__What you have to do__. Please gather every line below that contains the word "Умный".

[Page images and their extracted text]
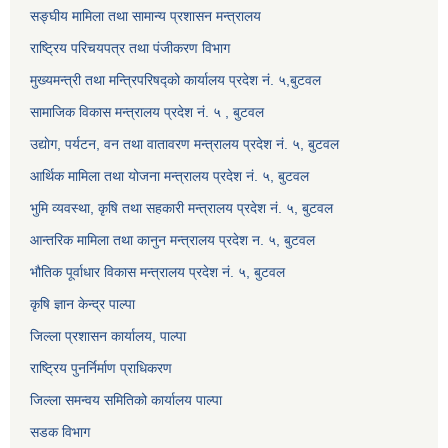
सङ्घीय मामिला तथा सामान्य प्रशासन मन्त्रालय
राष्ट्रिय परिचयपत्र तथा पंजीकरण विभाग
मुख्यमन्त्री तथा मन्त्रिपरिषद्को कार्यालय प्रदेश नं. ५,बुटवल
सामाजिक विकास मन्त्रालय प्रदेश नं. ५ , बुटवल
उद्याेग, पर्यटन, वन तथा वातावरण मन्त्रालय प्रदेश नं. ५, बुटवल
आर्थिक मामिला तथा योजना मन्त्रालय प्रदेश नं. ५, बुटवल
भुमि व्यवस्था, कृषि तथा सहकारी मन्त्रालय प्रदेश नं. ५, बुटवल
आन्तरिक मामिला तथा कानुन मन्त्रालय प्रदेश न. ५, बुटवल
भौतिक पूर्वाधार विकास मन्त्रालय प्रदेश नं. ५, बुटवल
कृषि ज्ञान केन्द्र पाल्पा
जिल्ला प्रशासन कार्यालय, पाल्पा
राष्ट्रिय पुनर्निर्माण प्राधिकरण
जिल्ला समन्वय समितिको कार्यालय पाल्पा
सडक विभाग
==
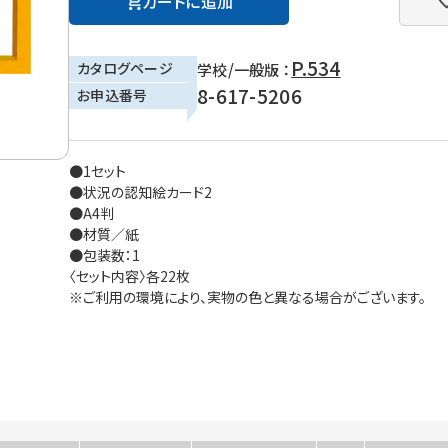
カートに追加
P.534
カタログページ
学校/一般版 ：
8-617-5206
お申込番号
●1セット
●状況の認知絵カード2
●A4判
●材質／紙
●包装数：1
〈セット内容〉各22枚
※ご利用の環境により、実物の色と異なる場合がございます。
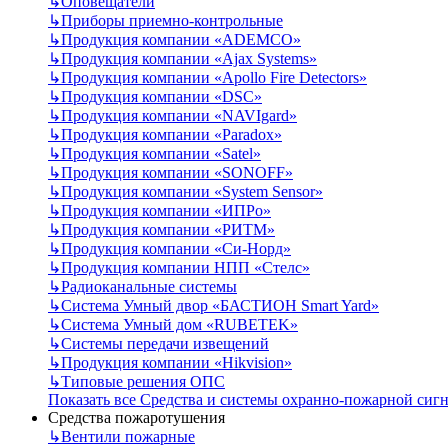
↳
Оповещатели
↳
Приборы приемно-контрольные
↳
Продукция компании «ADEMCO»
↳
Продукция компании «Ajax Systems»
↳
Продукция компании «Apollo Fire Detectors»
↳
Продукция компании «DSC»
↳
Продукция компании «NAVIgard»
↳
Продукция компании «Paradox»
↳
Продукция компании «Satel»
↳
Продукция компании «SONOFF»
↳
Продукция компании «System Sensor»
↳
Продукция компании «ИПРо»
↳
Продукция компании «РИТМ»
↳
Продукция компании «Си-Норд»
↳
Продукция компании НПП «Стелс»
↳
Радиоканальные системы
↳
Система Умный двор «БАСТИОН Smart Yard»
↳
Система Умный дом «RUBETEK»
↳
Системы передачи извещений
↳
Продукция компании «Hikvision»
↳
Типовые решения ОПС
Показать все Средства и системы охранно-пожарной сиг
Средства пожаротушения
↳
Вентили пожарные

__Solution for this problem__.
Система Умный двор «БАСТИОН Smart Yard»
Система Умный дом «RUBETEK»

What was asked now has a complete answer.